Several weeks ago I suggested in this space that the Republicans should select a presidential nominee with business experience and know-how, such as Mitt Romney or Jon Huntsman, to exploit the biggest impediment to President Obama’s reelection: the incredibly slow emergence from his recession.

To some, doubtless, this advice was received as sophomoric, the sort of insipid drivel you too often hear from political strategists “as seen on TV,” the cable talkers. Most Democrats, independents and even some Republicans would not recognize that my recommendation is nearly incendiary to some of my libertarian brethren. You see, my recommendation suggests that the next president, hopefully a Republican, should know how to manage government and business issues in a way that enhances commerce and gets this economy turned around. That implies far too much government activism for many Republicans, like the ones who not only opposed Obama’s most extravagant stimulus efforts, but tried to block all of them. It’s the same rabble that tried to savage the census two years ago, fully failing to recognize that census data is incredibly valuable to business. It’s the same crew that let American manufacturing fade into the sunset as China’s star rose. They oppose anything that feels Keynesian. Targeted tax breaks for industrial development policies might as well come from Lenin’s cookbook. The naysayers love to spout ideologies like “government shouldn’t pick winners and losers” and “markets are inherently efficient.”

One of the foundational beliefs of the movement to get government out of the economy is that government and economics aren’t really business-savvy, that to let the pointy-headed bureaucrats and ivory-tower academics set business and economic policy would produce results that fall short of what the real world of the economic marketplace would do on its own, if only left alone. This is where the hands-off-the-economy crowd loses touch with the real world it says it embraces. Government and the economy are bound like prisoners in a chain gang, whether we like it or not. Government could try to ignore business, and vice versa, and both would fail. Their fates are inexorably linked.
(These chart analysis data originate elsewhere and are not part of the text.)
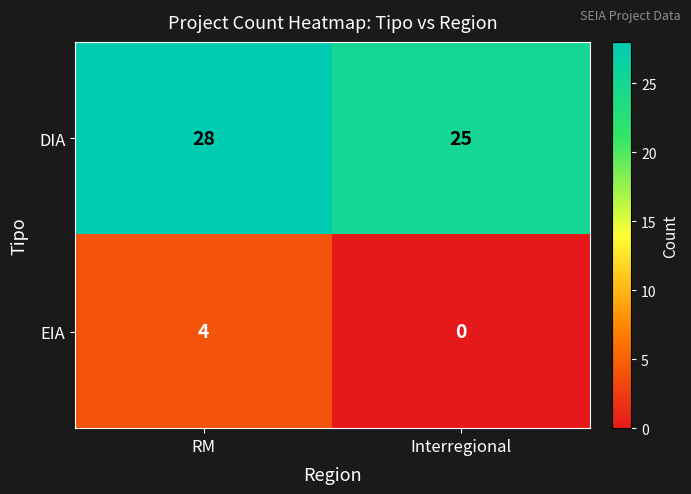

How many series are shown in this chart?

2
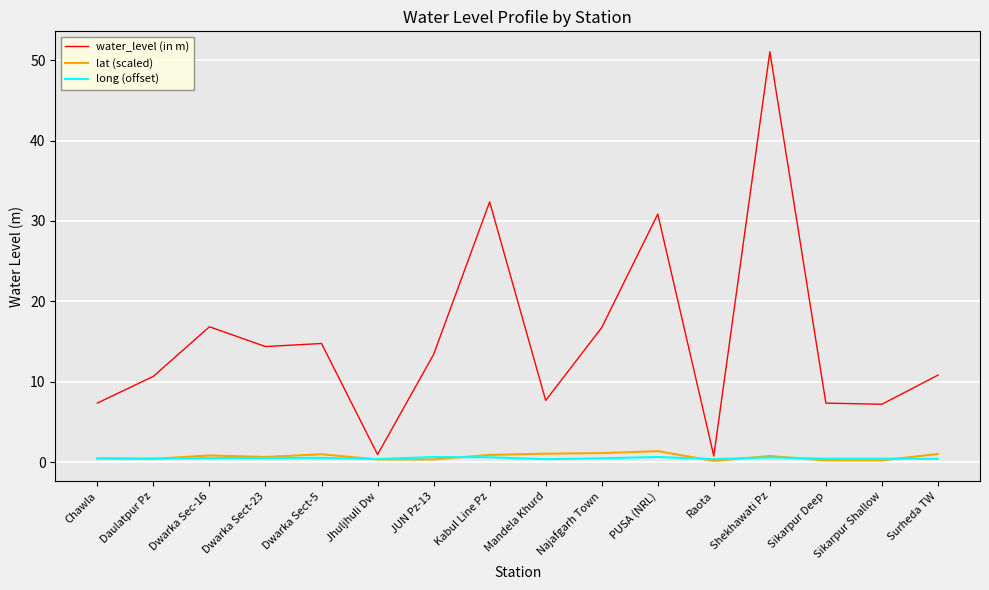

At how many categories does at least one series exceed 36?

1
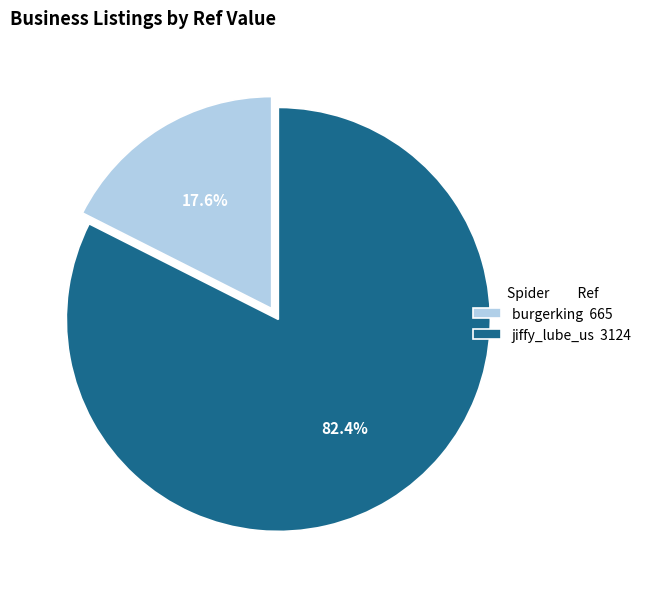

How many slices are in this pie chart?

2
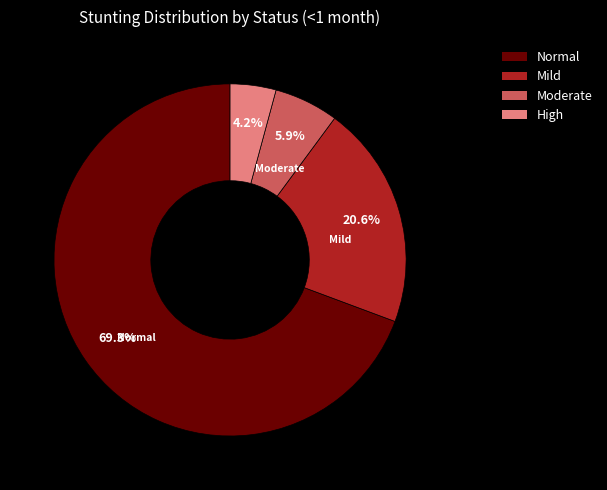

Is there any slice that represents more than half of the pie?

Yes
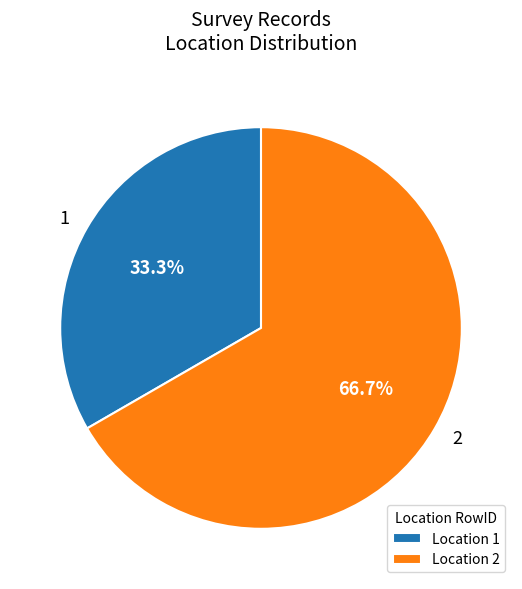

The 2 slice represents 67% of the pie. True or false?

True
To nominate a Republican who fails to appreciate that government can and should act to help business is folly. 

Even the Euros, who have adopted some policies that many Republicans would characterize as Marxist, seem to understand this more clearly. A personal example is illustrative. As regular readers know, I am embarked on a grand tour of Europe and have bought some souvenirs along the way. Last Friday morning in Denmark I had the pleasure of getting a refund for the VAT charges I’d paid thus far. The European Union wants to boost tourism, bringing dollars into their countries. They also know that tourists love a bargain. American tourists also watch Fox News and hate taxes inherently. So everywhere, you see signs urging you to “shop here tax free.” Keep your receipts and then go get your dough back — almost 20 percent of the purchase price. To make it even less bureaucratic, they have evidently privatized much of the process, as I got my refunds at the customer service desks in two Copenhagen stores, even for purchases made elsewhere. 
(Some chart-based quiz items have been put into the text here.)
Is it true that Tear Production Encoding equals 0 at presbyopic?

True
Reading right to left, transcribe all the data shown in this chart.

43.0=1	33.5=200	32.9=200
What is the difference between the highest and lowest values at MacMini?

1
 While going through this process, I started thinking about the debate that would ensue if a state like Florida offered to refund the sales taxes paid by out-of-state tourists. It would be ugly. And even the libertarian anti-tax mob would rebel if you suggested that the policy was intended to help the tourism industry. Charges of socialism and centralized economic planning would reverberate through the state capitol’s halls.

I’m not looking for a Euro-style nominee for the Republican ticket, but I’d like to have someone who is realistic about how government can help businesses thrive.

David Hill is a pollster that has worked for Republican candidates and causes since 1984.